Given text Start Marker
Duration and Termination of the Agreement

  1. This Agreement enters into force and effect on the date of its signature by both Parties to the Agreement.
  2. The confidentiality obligation under this Agreement lasts for the entire duration of the Recipient's activities for the Provider and does not expire even if this Agreement ceases to be valid and effective for any reason or if the legal relationship under which the Parties to the Agreement cooperate or under which the Recipient performs activities for the Provider terminates.

Final Provisions

  1. Any changes to this Agreement must be made in writing by mutual agreement and signed by both Parties to the Agreement.
  2. This Agreement is executed in two counterparts with the nature of an original, each Party to the Agreement receiving one counterpart.
  3. The Parties to the Agreement declare that they have read this Agreement before signing it, that this Agreement is concluded by mutual consent, of their free will, seriously, not under duress, not under disadvantageous conditions, that they understand the content of this Agreement, and as a sign of agreement, they sign this Agreement by hand.
Given text End Marker
Study material Start Marker
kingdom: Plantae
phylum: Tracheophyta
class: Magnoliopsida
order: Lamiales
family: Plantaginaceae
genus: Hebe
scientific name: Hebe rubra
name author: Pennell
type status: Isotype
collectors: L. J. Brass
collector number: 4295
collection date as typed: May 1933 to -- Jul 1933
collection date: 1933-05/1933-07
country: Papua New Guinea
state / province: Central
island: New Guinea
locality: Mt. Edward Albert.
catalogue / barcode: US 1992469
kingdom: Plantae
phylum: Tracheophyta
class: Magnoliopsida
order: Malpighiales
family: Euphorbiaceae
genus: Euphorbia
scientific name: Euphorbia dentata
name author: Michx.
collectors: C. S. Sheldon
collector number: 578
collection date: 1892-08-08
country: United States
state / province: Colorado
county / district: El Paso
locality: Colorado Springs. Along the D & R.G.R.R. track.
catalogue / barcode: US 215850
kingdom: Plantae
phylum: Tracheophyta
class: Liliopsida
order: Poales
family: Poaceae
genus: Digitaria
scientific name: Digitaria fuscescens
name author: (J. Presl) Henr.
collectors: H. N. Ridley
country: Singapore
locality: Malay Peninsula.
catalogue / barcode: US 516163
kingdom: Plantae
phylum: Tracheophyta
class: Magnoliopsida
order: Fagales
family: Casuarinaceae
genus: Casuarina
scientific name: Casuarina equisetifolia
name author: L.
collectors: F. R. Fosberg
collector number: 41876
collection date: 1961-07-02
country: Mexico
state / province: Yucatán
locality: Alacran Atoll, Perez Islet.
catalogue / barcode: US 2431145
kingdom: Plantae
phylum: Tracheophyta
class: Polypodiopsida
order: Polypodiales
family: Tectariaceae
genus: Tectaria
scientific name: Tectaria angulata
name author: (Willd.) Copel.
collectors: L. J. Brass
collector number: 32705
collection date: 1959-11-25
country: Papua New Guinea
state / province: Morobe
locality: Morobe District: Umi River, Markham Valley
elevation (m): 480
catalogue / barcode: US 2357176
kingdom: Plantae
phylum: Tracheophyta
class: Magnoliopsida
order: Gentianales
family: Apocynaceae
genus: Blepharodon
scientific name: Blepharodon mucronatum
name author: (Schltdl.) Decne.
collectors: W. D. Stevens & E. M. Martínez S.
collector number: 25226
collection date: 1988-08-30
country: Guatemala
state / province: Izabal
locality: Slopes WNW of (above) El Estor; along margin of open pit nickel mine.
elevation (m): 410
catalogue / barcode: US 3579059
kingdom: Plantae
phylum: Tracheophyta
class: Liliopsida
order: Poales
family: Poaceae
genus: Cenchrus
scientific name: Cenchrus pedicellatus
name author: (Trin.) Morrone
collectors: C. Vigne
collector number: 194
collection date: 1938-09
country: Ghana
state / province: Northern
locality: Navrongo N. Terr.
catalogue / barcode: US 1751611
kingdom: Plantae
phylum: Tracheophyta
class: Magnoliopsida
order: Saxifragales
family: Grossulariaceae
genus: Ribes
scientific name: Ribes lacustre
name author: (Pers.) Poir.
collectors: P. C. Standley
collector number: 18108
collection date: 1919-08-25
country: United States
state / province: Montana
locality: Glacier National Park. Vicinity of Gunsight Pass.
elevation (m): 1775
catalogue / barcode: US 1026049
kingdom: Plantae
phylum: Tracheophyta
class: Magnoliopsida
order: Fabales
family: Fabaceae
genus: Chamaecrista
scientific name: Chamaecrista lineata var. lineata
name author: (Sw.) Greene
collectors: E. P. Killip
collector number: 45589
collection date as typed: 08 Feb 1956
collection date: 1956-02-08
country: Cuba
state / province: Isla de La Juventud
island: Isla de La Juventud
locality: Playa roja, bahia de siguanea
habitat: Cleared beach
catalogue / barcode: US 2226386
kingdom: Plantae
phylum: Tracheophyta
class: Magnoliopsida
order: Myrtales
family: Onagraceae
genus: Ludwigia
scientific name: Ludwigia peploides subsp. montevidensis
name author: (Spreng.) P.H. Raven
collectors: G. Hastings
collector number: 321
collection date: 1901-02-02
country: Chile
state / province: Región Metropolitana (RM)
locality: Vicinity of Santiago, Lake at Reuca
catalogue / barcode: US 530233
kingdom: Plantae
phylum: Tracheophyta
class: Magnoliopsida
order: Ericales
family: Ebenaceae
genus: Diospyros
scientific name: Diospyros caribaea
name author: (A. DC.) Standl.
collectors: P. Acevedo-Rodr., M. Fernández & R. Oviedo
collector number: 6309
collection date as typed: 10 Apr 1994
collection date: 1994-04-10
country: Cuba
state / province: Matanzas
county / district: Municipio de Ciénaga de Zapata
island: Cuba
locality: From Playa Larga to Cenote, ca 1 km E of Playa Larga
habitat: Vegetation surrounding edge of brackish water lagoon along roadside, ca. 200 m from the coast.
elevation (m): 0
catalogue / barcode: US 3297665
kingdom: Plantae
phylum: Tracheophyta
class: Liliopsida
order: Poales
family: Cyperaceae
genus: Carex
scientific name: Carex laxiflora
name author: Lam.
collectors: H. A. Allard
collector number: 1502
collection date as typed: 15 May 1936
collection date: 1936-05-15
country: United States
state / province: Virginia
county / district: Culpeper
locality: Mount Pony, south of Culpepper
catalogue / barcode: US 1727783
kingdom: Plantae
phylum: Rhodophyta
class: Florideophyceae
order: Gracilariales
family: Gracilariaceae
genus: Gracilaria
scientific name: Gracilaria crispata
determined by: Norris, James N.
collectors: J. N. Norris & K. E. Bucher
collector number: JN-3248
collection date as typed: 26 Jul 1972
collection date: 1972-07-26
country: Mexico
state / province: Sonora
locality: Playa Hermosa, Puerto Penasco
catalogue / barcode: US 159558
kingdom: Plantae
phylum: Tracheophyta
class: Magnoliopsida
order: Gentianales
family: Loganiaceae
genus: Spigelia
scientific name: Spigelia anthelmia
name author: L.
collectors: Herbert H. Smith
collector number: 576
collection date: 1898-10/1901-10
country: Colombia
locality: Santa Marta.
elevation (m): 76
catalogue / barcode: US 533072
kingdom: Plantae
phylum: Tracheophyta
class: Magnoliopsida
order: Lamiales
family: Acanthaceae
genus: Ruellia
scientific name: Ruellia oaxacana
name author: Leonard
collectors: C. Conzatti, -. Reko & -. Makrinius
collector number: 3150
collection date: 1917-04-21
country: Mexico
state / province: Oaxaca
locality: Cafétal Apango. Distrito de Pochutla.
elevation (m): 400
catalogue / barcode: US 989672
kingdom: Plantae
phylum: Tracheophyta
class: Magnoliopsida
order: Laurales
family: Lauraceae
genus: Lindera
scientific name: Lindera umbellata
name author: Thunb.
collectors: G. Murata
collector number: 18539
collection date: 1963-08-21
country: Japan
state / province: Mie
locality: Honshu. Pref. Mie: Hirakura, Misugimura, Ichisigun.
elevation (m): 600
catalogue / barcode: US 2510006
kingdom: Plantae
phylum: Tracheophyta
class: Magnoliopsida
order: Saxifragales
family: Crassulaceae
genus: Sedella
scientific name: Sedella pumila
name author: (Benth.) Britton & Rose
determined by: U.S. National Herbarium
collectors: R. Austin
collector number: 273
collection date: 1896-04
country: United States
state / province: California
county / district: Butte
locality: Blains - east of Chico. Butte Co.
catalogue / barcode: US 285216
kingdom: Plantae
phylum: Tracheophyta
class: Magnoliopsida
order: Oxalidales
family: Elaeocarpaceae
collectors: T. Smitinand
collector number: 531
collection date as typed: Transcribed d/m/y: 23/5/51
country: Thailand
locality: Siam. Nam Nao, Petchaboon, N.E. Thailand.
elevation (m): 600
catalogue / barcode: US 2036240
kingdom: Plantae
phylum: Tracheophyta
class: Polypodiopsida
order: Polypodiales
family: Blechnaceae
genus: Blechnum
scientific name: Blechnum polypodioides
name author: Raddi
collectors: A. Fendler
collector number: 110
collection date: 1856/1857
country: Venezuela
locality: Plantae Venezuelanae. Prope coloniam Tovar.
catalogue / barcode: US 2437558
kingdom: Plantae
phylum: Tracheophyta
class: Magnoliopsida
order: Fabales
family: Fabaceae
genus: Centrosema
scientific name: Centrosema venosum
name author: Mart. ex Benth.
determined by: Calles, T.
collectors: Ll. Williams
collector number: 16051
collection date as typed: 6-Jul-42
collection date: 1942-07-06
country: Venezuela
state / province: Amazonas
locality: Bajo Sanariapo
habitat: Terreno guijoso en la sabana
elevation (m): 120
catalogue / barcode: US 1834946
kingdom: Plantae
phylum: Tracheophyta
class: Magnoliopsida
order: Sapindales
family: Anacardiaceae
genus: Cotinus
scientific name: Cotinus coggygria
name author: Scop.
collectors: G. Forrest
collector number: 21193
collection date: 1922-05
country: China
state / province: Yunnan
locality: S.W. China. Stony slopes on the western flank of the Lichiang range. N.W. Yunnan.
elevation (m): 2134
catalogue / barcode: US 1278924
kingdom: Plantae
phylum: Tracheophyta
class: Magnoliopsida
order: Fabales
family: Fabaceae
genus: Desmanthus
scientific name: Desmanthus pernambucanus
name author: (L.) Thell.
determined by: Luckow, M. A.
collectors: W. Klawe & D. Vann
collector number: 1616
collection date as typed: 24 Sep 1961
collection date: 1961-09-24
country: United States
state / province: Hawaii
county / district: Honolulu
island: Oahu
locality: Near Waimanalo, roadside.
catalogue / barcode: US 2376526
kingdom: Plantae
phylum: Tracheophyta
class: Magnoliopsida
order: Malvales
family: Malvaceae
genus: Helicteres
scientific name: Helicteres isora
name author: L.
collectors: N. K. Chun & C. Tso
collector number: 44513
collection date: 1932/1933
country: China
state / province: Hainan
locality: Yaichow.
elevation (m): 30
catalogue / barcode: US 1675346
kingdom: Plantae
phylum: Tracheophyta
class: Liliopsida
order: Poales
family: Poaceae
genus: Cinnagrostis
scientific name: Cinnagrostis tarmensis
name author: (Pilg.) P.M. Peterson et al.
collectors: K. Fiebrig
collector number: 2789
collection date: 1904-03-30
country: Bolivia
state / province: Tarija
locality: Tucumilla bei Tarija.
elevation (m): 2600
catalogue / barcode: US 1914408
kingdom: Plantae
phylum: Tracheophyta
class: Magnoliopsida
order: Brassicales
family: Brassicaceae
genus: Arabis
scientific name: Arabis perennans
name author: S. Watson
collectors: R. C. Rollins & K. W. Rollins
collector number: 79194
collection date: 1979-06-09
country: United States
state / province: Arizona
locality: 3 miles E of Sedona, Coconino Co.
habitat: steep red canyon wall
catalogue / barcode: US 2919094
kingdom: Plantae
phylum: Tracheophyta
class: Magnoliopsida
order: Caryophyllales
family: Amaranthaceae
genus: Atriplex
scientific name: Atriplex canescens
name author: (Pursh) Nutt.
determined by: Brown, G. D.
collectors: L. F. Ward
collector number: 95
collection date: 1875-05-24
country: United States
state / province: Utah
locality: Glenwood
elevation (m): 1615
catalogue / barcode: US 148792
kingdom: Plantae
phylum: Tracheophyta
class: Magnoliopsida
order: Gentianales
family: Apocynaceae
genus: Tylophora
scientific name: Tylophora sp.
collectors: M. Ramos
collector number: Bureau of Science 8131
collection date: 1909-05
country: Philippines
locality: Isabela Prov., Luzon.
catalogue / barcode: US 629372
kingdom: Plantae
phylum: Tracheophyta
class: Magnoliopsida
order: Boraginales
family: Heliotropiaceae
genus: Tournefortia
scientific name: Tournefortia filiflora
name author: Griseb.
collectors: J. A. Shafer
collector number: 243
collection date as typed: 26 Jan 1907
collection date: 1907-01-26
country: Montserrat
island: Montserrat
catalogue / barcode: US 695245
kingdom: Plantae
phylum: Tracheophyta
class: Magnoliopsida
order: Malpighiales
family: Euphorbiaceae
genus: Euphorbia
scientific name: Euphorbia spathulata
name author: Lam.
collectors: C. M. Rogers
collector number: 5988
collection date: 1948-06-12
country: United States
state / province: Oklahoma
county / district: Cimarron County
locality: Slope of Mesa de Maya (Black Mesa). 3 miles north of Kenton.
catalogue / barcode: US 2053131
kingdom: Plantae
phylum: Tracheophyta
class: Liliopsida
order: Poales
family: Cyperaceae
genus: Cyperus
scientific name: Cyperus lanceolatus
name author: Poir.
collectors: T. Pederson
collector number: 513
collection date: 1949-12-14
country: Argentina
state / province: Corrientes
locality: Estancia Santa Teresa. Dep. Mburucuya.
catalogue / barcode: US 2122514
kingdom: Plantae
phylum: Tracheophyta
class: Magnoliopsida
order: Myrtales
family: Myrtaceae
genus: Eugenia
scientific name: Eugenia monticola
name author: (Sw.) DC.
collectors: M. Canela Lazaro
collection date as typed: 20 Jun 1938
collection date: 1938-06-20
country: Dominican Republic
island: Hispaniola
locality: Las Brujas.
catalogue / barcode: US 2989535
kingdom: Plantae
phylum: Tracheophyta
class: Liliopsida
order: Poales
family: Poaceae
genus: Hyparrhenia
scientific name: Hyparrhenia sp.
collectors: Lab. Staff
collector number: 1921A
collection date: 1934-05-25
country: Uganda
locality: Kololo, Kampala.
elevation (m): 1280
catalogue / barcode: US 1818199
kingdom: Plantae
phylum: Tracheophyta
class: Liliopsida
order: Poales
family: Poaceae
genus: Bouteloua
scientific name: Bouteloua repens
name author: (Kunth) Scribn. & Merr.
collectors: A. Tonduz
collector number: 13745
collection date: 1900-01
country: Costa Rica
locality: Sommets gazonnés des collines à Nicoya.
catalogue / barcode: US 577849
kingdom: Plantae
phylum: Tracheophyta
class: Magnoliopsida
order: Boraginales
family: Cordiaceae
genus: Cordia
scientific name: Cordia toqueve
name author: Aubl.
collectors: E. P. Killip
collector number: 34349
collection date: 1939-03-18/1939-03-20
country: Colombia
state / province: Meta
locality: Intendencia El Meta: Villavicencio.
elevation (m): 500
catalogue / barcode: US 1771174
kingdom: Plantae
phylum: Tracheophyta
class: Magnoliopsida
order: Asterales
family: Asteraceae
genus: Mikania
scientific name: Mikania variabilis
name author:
Study material End Marker
Actions to take »
**A.** According to the agreement text, on what date does the Agreement enter into force?
**B.** For each statement, say whether it agrees with the agreement text. Answer yes or no and quote the words from the text that decide it. (i) Changes to the Agreement may be made orally. (ii) Each Party to the Agreement receives one counterpart. (iii) The confidentiality obligation expires once the Agreement ceases to be valid.
**C.** According to the agreement text, the Parties declare that the Agreement is concluded in certain ways. List all of them.
The records play no part in what is asked here.

Results for each task »
**A.** It enters into force on the date of its signature by both Parties to the Agreement.

**B.**
(i) No: "Any changes to this Agreement must be made in writing by mutual agreement and signed by both Parties to the Agreement."
(ii) Yes: "each Party to the Agreement receiving one counterpart."
(iii) No: "does not expire even if this Agreement ceases to be valid and effective for any reason"

**C.**
- by mutual consent
- of their free will
- seriously
- not under duress
- not under disadvantageous conditions